MONTREAL'S RED LIGHT DISTRICT: East 12, West 11 (SO)
River hockey was in full display last night as the Eastern Conference All-Stars defeated the Western Conference All-Stars 12-11 in a shootout in Montreal's Bell Centre.
This was a game pretty much the same as all other all-star games, with defense at a minimum and iffense on display. If you want to see actual hockey getting played, forget it.
The weekend, from a Blackhawks perspective, actually wasn't too bad. The only Hawk who dressed and didn't score a goal was the one with the heftiest paycheck. Dave Bolland scored in the Young Stars game on Saturday night, and both Jonathan Toews and Patrick Kane scored goals in the third period that gave the West the lead, which they soon relinquished each time. Only Brian Campbell skated and came away without a souvenir puck.
Toews' goal was your basic Toews goal. Just snapped the shot over Tim Thomas' head, roofing it. Kane's goal was encouraging, since a) he remembered what it felt like to hit twine, and b) it was a nice breakway, and it looks like he's got his giddyup back. Which is what the Hawks need in the coming weeks, with their nut-cruncher of a schedule.
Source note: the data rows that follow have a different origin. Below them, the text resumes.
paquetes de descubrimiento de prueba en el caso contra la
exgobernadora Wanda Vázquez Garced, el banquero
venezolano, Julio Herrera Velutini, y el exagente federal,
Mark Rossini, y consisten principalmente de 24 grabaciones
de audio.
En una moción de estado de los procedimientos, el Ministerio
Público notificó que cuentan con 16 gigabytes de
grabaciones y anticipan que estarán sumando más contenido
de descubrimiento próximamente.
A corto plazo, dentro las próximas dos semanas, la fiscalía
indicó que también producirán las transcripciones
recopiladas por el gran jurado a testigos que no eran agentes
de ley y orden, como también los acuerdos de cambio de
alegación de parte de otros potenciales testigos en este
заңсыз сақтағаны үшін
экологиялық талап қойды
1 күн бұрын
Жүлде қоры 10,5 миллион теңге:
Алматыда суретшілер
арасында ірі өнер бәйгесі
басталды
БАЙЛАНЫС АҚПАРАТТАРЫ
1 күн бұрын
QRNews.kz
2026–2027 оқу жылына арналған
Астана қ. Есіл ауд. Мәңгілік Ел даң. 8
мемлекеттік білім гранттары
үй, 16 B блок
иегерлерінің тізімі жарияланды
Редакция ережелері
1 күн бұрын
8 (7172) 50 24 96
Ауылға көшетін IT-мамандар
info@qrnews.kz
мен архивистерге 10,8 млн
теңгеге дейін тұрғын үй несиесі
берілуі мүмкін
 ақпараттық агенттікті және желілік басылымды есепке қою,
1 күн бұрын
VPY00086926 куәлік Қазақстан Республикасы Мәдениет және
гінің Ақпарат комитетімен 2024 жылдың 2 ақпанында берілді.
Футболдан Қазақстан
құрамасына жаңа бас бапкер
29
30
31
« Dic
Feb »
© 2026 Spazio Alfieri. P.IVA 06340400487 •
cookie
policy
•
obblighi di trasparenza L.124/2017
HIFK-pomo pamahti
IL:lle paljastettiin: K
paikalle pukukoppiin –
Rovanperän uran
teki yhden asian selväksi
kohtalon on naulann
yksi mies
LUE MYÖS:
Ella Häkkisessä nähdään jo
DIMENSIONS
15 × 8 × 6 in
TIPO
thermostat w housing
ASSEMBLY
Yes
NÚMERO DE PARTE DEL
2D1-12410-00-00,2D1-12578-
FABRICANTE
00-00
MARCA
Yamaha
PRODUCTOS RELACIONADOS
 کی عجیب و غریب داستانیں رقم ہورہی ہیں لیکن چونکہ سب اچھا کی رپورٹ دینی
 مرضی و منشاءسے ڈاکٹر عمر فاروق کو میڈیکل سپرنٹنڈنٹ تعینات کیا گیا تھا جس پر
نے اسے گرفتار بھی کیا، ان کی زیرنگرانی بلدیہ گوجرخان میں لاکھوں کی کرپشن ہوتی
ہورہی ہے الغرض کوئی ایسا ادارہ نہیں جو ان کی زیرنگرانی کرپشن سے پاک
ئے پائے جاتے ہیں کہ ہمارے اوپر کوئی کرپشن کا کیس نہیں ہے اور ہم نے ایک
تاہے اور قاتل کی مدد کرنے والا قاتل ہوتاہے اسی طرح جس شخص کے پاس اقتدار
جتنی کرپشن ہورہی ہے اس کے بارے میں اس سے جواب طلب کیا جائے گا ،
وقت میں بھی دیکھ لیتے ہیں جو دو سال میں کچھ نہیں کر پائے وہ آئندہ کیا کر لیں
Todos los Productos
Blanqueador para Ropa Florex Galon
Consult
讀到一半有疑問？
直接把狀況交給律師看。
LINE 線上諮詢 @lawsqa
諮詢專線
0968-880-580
A word about the goalies. Anytime there's 23 goals scored in a game, it's easy to think the goalies were mailing it in. However, there were 102 shots total, with some pretty goddamn sweet saves by guys who were being left naked back there.
In fact, with about 3 minutes left in regulation, both teams suddenly realized they were going to have to stick around longer if the game ended in a tie, and suddenly backchecking and board battles appeared. In the overtime period, the first penalty in 7 years of all star play (a hook? In OT? Really?) was called.
Game MVP Alexei Kovalev scored two goals in game play, and added one in the shootout. This totals more shots than he took in his entire New York Rangers career. Alex Ovechkin won it with his shootout goal. While the NHL is busting their ass to make Sidney Crosby their cover boy, Ovechkin symbolizes everything great about the game. He's ugly as sin, which is not a detriment to a hockey player. What makes him great is not only his skill, but the obvious joy with which he plays the game. He was more entertaining this weekend than all the other all stars combined.
Finally, a good show put on by Montreal. As an old Hawk fan, it wasn't all that great to see guys who kept the Hawks from winning the Cup in '71 and '73, but to see greats like Henri Richard, Jean Beliveau, Yvan Cournoyer and Serge Savard was pretty awesome. Ah, screw those guys.
The season for the Hawks resumes in earnest Wednesday night with a West Coast swing, beginning in Anaheim to face the red-hot Ducks.